La defensa de la libre elección de los padres del centro y modelo educativo que quieren para sus hijos es, en el fondo, también una salvaguarda de este papel central del alumno en su itinerario formativo.
“Hay que ayudar a los niños y a los adolescentes, teniendo en cuenta el progreso de la psicología, de la pedagogía y de la didáctica, para desarrollar armónicamente sus condiciones físicas, morales e intelectuales, a fin de que adquieran gradualmente un sentido más perfecto de la responsabilidad en la cultura ordenada y activa de la propia vida y en la búsqueda de la verdadera libertad, superando los obstáculos con valor y constancia de alma”, leemos en la declaración del Vaticano II ‘Gravissimum educationis’.
Guiar, acompañar, apuntar horizontes… en eso consiste, en esencia, la tarea educativa. Y la escuela tiene mucho que aportar a las familias en esta labor de corresponsabilidad.
Una vocación
El rol social de maestros o profesores sigue siendo también un elemento pendiente. En esta profesión, como en todas, se pueden encontrar funcionarios acomodados, o jóvenes y no tan jóvenes superados por las responsabilidades que acarrea atender a un grupo de más de treinta adolescentes, también personas enterrados en papeles y documentos para satisfacer los requisitos burocráticos que marcan las leyes…
Aunque, a la vez, encontramos, muchos maestros que sienten su tarea como una auténtica vocación porque han entendido la esencia de su labor. Es evocador, en este sentido el pasaje del libro de J. D. Salinger que ha servido como título en la traducción española, ‘El guardián entre el centeno’. Dos de los personajes hablan y comparten un sueño:
—¿Te acuerdas de esa canción que dice, “Si un cuerpo coge a otro cuerpo, cuando van entre el centeno…”? Me gustaría…
—Es “Si un cuerpo encuentra a otro cuerpo, cuando van entre el centeno” —dijo Phoebe—. Y es un poema. Un poema de Robert Burns.
—Ya sé que es un poema de Robert Burns.
Tenía razón. Es “Si un cuerpo encuentra a otro cuerpo, cuando van entre el centeno”, pero entonces no lo sabía.
—Creí que era, “Si un cuerpo coge a otro cuerpo” —le dije—, pero, verás. Muchas veces me imagino que hay un montón de niños jugando en un campo de centeno. Miles de niños. Y están solos, quiero decir que no hay nadie mayor vigilándolos. Solo yo. Estoy al borde de un precipicio y mi trabajo consiste en evitar que los niños caigan a él. En cuanto empiezan a correr sin mirar adónde van, yo salgo de donde esté y los cojo. Eso es lo que me gustaría hacer todo el tiempo. Vigilarlos.

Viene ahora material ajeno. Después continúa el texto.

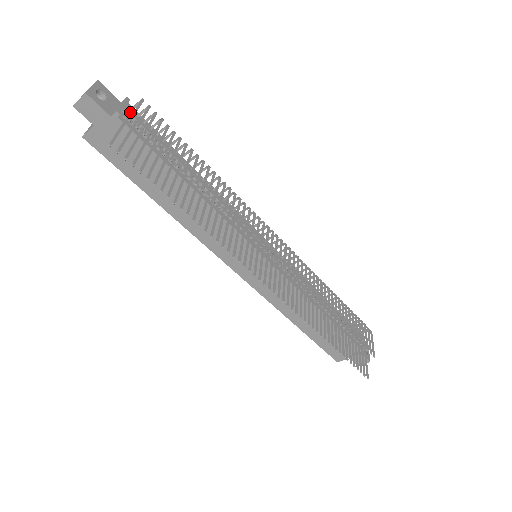
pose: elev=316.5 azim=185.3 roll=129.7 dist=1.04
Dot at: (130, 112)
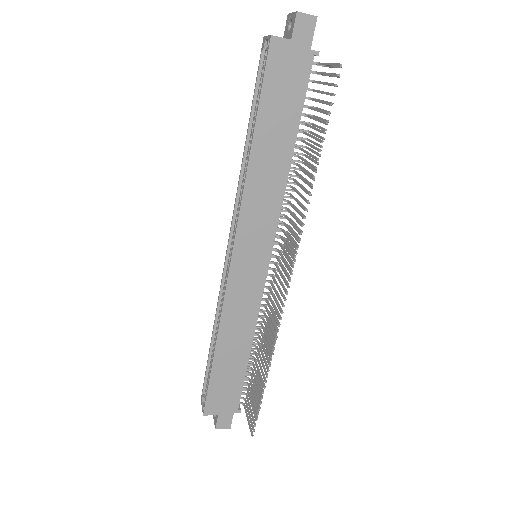
Dot at: occluded
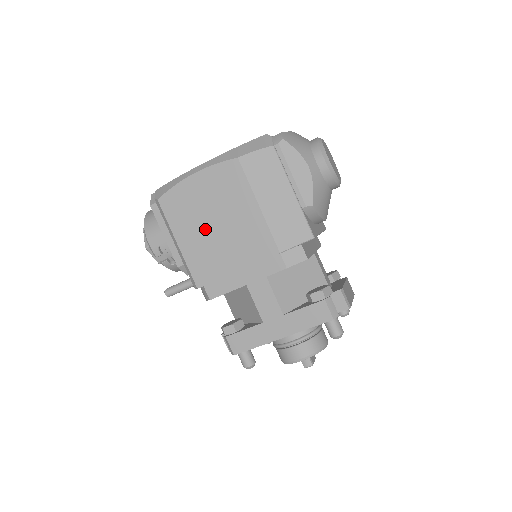
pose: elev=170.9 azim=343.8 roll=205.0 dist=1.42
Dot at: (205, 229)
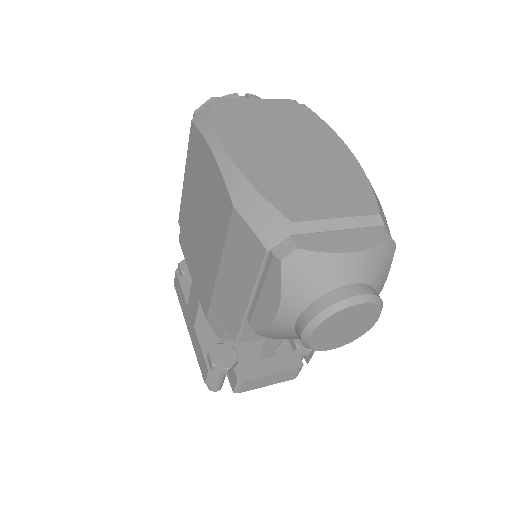
Dot at: (196, 202)
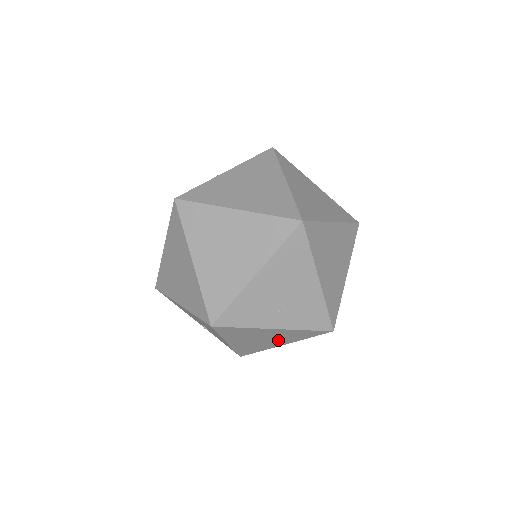
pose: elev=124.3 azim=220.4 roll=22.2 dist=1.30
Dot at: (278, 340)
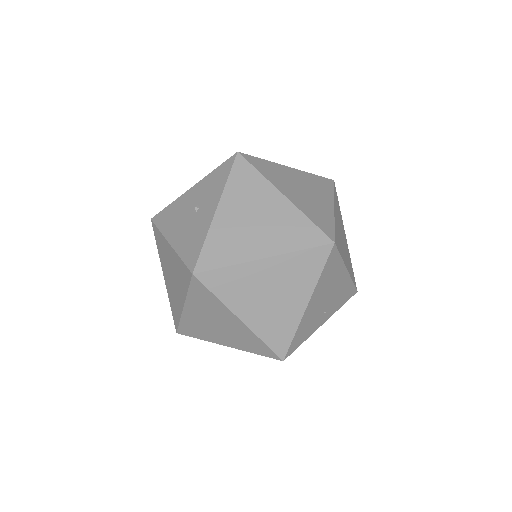
Dot at: occluded
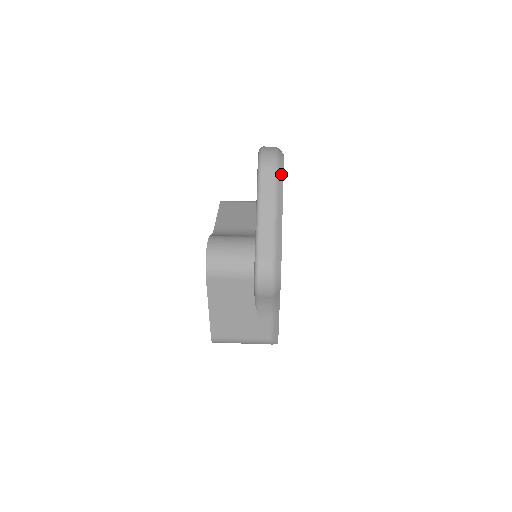
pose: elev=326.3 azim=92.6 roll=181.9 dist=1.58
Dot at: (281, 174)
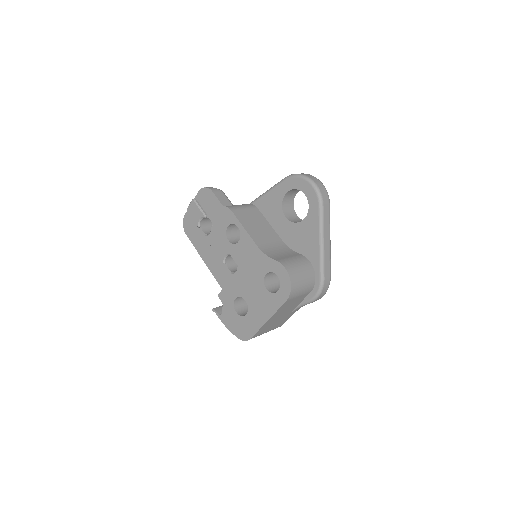
Dot at: occluded
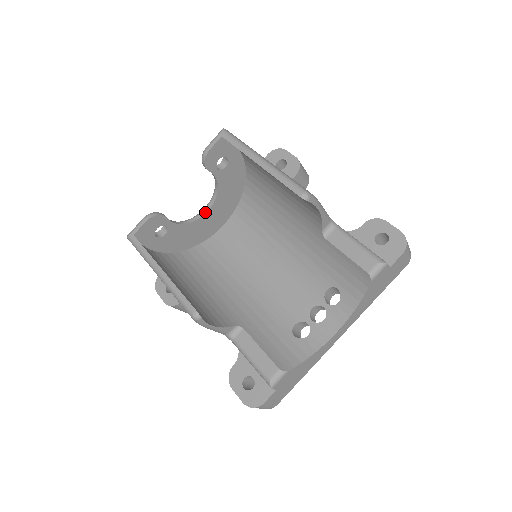
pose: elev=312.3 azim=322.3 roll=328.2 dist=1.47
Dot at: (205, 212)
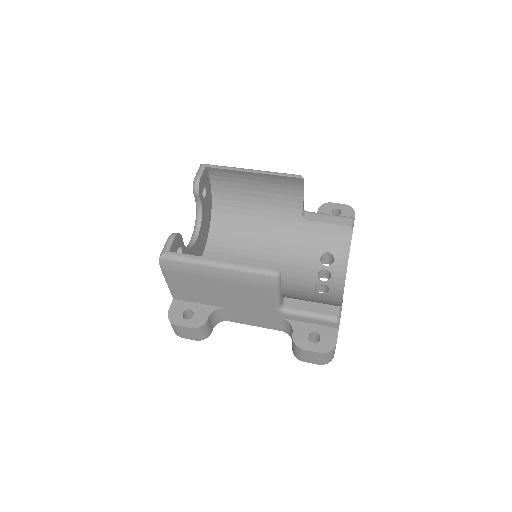
Dot at: (195, 240)
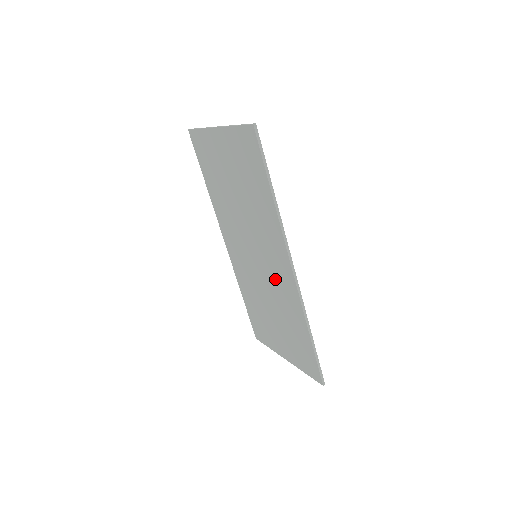
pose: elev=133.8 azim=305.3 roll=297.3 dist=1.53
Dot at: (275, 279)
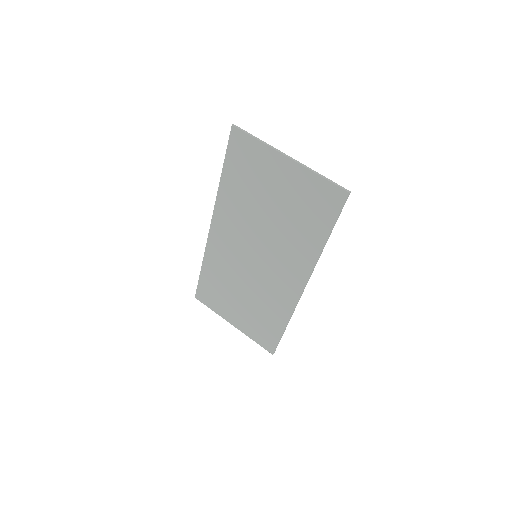
Dot at: (272, 281)
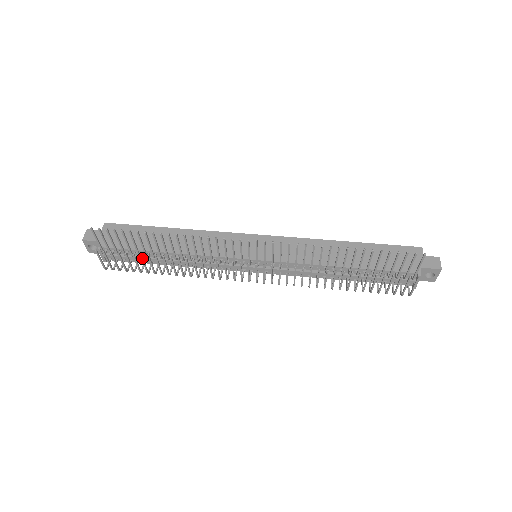
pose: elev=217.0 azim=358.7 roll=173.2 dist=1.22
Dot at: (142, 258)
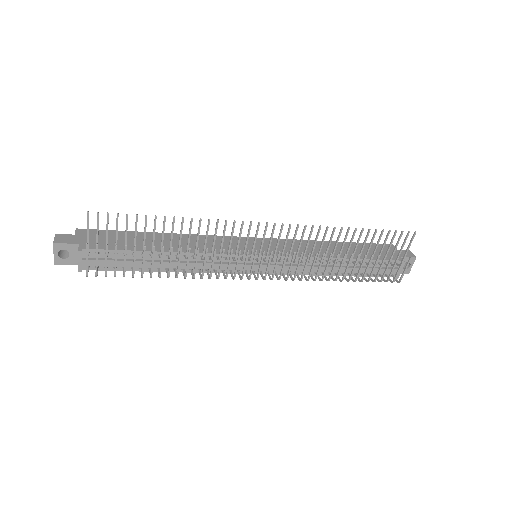
Dot at: occluded
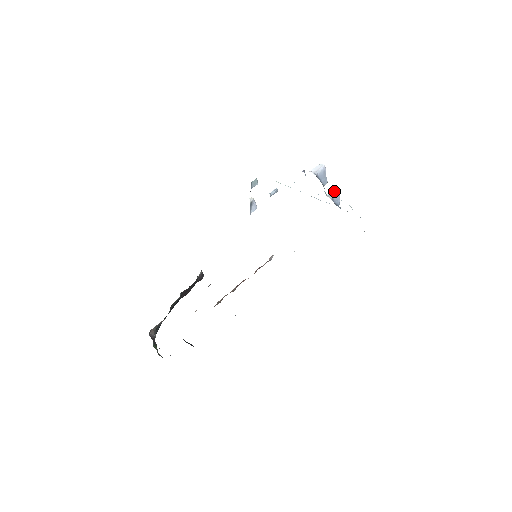
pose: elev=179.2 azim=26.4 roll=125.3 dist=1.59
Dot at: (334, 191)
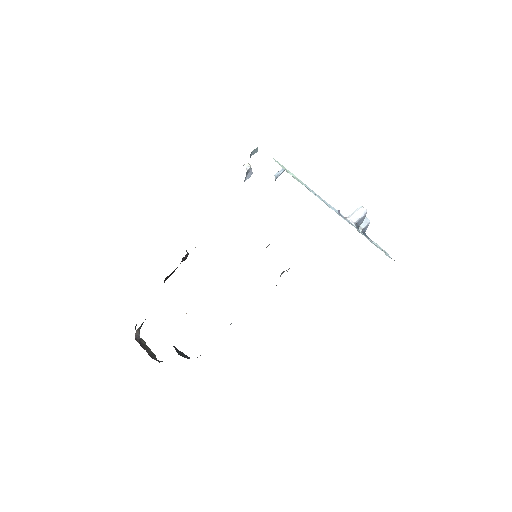
Dot at: (365, 219)
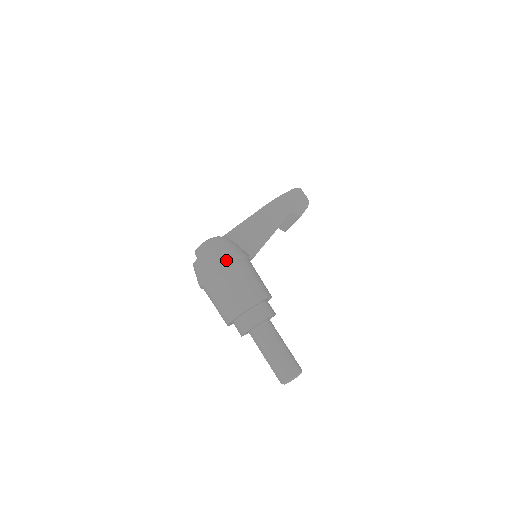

Yo sería el guardián entre el centeno. Te parecerá una tontería, pero es lo único que de verdad me gustaría hacer. Sé que es una locura.
Esta locura de vocación, de superar obstáculos burocráticos y de presupuestos, sigue siendo una realidad en tantas instituciones educativas que sienten esta llamada y, en el caso de tantos educadores católicos, recrean en su día a día el gesto de Jesús que cogió a un niño y lo puso en medio como ejemplo para todos.